Der Bergsturz von Plurs

1619 (nach anderen Angaben 1618) soll das reiche Städtchen Plurs durch einen gewaltigen Bergsturz vom südlich gelegenen Berg Conto (oder Conte) verschüttet worden sein. Der Ort gehörte damals zu den Bündner Untertanengebieten und bezog seinen Reichtum offenbar vom Verkehr über den Maloja-Pass.

Die Naturkatastrophe erregte im damaligen Europa großes Aufsehen. Mehrere Flugschriften über das Ereignis von Plurs wurden herausgegeben.

Ein Bergsturz mag historisch sein, vielleicht daß er auch einige Häuser weggerissen und überdeckt hat. Aber solche Katastrophen gibt es in den Alpen häufig (vergleiche den Bergsturz von Bondo, 24.8.2017). Die reale Geschichte selbst wird erst gegen Ende des 18. Jahrhunderts plausibel. - Das Städtchen Plurs ist eine nachträglich geschaffene Fiktion.

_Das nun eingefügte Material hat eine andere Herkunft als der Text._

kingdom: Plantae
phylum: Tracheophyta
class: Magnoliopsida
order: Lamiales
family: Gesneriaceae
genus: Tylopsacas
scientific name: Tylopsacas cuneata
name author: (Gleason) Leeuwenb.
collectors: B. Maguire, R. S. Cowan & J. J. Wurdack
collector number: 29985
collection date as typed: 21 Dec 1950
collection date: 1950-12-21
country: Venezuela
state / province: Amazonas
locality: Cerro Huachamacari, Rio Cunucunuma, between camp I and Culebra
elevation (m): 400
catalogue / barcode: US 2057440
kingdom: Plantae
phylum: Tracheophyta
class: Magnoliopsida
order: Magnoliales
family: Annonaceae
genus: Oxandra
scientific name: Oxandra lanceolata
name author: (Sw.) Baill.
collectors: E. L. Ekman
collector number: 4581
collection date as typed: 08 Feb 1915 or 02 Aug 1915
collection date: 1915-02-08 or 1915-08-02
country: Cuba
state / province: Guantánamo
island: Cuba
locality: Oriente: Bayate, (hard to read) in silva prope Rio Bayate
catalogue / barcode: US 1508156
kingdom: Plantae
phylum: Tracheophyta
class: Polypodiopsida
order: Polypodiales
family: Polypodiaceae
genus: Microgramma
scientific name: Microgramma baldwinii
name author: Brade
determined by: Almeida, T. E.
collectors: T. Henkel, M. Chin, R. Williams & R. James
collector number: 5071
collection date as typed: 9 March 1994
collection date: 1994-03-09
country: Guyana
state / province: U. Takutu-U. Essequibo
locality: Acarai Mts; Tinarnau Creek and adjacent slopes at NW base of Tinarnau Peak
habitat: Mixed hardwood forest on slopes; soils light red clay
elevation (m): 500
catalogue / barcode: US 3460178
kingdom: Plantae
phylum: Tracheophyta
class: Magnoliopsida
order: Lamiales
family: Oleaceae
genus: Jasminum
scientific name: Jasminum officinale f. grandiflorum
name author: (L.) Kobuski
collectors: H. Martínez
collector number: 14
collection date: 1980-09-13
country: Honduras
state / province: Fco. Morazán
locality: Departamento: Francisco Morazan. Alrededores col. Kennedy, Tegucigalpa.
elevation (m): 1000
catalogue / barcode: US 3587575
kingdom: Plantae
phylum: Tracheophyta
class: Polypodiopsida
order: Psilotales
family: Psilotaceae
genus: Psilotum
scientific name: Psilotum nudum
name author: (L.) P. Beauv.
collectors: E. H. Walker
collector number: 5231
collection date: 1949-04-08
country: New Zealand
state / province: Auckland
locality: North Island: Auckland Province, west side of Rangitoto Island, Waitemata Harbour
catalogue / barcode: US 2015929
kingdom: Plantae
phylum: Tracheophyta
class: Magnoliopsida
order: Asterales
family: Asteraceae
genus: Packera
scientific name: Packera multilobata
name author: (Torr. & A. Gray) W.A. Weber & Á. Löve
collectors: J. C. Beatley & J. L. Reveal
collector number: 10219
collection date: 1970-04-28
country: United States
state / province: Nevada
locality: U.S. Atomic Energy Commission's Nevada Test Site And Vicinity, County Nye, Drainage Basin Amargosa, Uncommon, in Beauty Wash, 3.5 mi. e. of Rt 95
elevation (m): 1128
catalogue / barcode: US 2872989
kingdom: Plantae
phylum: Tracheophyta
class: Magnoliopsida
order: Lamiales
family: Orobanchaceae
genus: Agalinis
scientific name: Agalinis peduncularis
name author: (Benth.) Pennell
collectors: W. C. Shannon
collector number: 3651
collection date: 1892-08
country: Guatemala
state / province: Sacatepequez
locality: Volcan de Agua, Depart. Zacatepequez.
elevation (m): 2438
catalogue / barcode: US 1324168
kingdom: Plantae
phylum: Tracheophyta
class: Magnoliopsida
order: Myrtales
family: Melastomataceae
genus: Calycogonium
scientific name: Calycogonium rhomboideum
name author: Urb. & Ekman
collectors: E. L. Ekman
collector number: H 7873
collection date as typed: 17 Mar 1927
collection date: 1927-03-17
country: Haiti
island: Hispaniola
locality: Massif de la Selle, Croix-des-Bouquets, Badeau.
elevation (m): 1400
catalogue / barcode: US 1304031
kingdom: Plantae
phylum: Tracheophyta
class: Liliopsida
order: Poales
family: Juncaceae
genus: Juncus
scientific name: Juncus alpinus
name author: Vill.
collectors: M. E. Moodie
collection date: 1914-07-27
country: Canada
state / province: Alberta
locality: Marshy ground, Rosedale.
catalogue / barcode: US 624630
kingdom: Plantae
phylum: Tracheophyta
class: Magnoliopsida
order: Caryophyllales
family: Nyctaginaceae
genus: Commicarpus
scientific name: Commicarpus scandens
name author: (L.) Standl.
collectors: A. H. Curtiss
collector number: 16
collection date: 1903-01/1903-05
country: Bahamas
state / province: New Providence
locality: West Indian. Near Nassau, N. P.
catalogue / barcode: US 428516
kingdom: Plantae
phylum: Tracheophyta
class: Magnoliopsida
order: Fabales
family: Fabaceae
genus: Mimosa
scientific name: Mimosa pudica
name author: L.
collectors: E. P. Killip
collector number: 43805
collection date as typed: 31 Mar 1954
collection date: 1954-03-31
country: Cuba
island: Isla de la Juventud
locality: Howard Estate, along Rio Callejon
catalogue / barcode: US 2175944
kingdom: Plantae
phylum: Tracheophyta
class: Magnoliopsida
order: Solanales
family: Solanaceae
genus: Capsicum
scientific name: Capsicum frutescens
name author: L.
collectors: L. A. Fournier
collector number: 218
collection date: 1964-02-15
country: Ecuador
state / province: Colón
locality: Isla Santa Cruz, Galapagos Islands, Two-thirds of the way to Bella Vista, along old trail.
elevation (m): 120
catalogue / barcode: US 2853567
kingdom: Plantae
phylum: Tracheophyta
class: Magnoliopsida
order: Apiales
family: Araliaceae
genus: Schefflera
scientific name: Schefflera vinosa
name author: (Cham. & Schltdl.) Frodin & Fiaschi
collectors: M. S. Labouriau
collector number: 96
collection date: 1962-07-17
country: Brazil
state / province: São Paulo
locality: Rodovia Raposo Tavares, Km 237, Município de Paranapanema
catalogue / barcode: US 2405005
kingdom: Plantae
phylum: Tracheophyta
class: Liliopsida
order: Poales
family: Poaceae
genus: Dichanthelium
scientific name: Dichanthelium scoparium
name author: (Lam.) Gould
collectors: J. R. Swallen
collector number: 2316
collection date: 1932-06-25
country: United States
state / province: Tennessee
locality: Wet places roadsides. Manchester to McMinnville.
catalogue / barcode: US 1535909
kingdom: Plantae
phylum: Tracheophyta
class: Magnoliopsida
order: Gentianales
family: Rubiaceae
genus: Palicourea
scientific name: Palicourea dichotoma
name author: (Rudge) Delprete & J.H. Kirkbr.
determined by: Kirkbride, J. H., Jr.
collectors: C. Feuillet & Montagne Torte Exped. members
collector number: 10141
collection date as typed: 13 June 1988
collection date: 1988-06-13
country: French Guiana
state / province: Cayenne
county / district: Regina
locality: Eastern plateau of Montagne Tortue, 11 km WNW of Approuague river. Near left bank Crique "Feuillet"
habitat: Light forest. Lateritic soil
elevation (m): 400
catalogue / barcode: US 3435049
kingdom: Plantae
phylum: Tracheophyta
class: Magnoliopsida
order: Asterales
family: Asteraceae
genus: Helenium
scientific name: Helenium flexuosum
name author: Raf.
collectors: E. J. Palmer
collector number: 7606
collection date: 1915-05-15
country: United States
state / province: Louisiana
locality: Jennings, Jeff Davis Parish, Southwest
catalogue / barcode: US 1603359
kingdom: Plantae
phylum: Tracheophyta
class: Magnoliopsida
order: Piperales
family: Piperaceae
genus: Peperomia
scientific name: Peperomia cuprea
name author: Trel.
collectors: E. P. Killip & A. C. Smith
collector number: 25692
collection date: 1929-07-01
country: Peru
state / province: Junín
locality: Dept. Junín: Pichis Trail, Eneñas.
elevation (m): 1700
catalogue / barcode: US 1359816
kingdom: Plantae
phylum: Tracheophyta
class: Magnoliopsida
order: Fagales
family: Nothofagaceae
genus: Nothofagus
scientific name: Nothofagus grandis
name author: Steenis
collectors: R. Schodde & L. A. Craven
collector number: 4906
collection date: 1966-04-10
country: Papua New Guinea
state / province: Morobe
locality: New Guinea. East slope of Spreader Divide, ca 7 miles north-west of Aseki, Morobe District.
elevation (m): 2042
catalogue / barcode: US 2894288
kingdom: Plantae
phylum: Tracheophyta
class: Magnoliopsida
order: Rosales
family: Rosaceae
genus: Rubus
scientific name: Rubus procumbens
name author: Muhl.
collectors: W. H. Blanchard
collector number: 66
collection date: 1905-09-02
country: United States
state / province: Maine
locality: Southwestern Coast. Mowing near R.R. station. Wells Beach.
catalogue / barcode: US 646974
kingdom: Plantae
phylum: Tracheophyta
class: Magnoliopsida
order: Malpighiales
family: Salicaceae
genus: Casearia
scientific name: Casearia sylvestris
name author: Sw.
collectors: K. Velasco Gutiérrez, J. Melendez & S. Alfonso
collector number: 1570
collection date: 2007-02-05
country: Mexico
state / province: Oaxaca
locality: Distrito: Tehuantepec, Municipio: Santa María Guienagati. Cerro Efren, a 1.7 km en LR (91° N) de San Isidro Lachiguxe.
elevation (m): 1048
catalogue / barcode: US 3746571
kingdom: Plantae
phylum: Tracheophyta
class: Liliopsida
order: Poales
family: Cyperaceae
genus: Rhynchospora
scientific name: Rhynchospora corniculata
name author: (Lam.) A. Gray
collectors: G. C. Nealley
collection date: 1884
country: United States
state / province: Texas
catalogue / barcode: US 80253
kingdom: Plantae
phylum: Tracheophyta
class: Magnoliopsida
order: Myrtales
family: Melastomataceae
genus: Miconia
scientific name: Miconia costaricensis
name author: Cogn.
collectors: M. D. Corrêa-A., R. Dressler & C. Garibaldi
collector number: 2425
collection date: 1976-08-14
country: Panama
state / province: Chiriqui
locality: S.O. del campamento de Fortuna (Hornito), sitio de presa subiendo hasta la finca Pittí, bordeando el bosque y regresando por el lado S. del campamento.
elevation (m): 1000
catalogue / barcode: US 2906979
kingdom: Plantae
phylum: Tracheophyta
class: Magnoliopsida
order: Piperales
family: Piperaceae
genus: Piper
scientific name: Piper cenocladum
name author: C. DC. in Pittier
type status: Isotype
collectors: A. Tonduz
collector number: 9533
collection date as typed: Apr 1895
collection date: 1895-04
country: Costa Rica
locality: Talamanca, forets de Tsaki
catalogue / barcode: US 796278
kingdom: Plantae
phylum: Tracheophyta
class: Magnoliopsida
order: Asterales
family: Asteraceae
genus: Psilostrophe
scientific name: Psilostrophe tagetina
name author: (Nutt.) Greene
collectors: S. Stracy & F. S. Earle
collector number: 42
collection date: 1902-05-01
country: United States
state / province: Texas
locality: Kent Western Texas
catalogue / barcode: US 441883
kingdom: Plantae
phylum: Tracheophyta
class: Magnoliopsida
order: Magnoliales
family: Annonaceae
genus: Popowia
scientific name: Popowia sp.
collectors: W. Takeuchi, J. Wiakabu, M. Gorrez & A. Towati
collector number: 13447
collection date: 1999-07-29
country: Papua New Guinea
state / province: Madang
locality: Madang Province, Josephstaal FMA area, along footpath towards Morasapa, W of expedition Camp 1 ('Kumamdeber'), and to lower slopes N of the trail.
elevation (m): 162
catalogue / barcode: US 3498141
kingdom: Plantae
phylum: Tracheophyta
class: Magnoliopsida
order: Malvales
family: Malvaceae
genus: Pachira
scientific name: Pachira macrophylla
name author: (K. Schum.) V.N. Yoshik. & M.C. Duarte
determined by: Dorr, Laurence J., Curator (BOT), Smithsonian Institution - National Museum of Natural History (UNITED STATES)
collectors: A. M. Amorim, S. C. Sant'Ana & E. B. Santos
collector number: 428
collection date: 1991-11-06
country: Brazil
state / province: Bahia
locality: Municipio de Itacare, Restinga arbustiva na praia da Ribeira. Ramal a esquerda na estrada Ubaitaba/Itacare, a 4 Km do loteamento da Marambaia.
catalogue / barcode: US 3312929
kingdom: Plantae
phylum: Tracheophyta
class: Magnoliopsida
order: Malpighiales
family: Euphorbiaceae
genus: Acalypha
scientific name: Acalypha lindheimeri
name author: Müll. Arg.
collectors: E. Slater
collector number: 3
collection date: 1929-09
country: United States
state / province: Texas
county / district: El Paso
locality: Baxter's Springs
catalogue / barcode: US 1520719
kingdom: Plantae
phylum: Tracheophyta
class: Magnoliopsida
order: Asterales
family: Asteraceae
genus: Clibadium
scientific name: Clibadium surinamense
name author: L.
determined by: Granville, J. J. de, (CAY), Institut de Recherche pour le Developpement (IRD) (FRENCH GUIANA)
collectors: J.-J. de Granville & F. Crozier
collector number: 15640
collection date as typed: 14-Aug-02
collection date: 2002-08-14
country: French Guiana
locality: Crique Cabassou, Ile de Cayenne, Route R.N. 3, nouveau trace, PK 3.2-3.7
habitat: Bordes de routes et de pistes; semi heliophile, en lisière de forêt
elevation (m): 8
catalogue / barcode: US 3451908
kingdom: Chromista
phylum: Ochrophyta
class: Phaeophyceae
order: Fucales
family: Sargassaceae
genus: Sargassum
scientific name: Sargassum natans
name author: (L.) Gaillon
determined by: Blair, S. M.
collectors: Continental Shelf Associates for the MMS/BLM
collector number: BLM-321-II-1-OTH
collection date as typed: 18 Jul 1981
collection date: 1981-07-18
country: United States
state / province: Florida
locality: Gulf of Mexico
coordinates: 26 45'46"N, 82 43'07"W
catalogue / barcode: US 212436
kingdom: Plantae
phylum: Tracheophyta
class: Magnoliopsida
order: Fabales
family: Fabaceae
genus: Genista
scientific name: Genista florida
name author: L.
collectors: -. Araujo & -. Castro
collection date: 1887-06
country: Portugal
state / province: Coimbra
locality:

Plurs - Piuro: vor und nach dem Bergsturz

Kupferstich aus dem 18. Jahrhundert

Die Darstellung ist phantastisch. Man beachte, dass nach dem Bergsturz
durch den Aufstau der Mera ein See entstanden sei.
Die Glocken von Plurs hätte man wohl wie bei Vineta aus dem Gewässer läuten hören.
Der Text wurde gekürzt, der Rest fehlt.